Count the lines in the listing below that contain the string "entities", and give only the number.

---------- Materials provided ----------

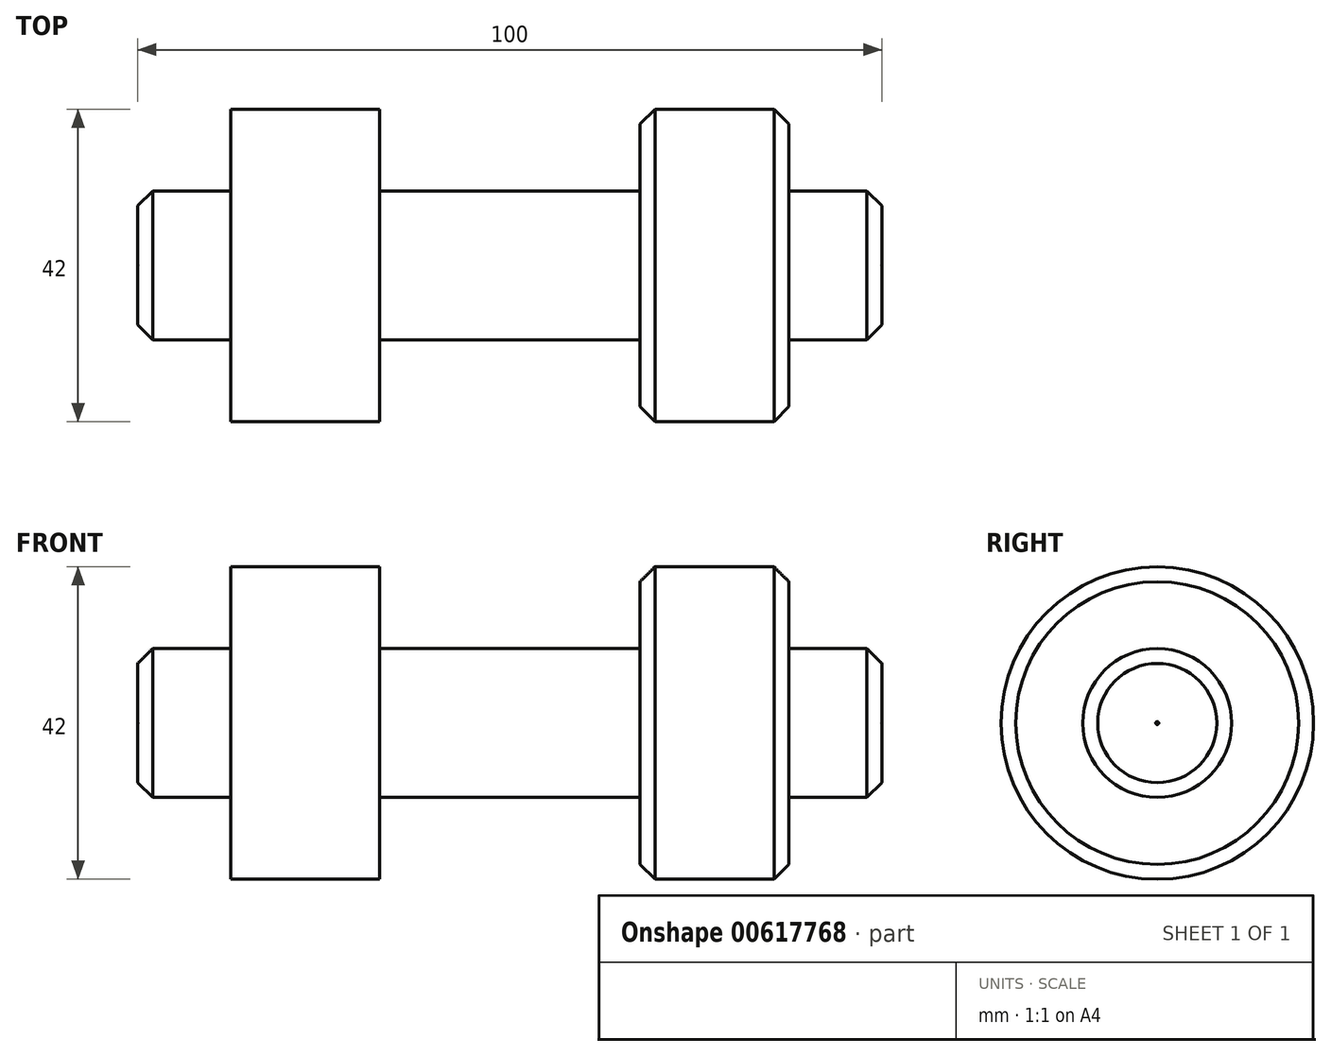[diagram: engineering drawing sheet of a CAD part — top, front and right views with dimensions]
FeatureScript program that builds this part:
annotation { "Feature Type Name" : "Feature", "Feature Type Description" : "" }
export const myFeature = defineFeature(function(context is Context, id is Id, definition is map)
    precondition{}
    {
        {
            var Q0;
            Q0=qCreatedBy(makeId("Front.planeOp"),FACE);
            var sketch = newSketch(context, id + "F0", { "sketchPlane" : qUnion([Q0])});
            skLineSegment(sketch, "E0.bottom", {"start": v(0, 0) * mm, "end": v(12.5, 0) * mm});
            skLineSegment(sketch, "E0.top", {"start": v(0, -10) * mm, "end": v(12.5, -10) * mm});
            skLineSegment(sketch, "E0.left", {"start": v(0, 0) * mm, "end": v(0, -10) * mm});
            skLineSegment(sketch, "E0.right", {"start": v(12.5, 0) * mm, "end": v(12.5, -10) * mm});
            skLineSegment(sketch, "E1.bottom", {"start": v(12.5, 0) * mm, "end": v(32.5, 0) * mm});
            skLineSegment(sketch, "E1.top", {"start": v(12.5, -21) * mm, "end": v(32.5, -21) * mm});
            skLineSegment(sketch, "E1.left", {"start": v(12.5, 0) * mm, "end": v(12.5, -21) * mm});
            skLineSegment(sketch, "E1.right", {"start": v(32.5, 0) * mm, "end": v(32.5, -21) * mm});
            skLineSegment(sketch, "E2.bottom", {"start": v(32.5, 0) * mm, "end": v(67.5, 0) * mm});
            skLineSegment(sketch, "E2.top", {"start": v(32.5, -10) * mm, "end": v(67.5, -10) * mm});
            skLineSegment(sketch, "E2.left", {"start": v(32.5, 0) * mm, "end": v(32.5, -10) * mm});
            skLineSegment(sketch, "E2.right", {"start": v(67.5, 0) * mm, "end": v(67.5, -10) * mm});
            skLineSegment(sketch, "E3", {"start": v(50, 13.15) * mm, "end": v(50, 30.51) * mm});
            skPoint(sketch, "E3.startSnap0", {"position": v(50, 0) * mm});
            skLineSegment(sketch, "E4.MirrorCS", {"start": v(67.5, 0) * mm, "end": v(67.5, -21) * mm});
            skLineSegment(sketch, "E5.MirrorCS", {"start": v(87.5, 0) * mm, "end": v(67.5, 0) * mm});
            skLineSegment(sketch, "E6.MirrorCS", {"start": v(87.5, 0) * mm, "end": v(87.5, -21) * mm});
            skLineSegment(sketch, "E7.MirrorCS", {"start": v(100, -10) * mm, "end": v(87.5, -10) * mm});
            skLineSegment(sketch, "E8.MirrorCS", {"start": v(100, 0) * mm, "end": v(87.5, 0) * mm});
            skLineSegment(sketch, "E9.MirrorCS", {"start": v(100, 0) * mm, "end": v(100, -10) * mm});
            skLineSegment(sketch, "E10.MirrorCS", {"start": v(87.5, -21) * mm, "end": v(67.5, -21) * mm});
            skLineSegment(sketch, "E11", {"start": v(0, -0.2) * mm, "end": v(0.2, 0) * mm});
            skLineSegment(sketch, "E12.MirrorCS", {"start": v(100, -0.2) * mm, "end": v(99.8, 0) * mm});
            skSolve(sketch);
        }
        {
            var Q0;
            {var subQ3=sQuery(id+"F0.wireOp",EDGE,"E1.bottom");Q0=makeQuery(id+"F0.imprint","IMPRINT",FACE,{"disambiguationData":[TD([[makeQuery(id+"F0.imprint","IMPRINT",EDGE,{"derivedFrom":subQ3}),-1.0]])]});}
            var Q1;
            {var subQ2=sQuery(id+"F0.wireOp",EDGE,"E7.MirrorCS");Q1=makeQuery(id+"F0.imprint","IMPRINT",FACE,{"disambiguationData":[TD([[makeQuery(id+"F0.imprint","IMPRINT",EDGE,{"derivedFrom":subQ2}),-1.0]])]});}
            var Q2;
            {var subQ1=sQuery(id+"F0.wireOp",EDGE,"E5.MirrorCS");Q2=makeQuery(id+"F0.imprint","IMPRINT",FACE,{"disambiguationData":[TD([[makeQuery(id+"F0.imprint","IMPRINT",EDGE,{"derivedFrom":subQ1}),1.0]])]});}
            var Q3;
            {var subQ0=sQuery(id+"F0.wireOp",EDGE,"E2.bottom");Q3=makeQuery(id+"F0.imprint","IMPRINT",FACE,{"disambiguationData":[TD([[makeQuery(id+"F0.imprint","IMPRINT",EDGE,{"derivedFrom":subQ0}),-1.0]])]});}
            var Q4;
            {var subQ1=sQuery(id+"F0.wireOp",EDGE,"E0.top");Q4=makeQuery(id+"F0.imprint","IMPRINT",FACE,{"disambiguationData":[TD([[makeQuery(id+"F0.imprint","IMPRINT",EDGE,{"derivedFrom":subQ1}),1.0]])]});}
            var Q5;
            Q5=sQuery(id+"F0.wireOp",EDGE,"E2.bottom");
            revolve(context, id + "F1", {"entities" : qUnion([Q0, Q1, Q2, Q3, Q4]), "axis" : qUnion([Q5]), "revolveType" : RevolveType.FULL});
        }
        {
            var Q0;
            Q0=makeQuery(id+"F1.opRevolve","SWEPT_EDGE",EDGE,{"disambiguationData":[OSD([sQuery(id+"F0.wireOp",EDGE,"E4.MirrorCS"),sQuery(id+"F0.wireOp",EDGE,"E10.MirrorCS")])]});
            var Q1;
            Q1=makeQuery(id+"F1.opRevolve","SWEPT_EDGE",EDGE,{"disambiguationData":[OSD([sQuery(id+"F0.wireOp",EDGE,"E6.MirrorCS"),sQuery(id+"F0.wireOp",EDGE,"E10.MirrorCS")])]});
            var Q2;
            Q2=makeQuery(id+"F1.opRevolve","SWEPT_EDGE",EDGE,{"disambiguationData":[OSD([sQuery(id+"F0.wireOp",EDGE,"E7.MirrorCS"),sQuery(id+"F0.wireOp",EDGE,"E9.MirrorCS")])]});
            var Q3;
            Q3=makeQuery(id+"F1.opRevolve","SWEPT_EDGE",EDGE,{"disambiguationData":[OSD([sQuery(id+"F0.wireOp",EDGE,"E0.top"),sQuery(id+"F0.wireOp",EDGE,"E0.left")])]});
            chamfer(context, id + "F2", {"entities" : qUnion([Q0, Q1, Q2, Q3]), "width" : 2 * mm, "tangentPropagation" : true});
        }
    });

----------

Expected output:
2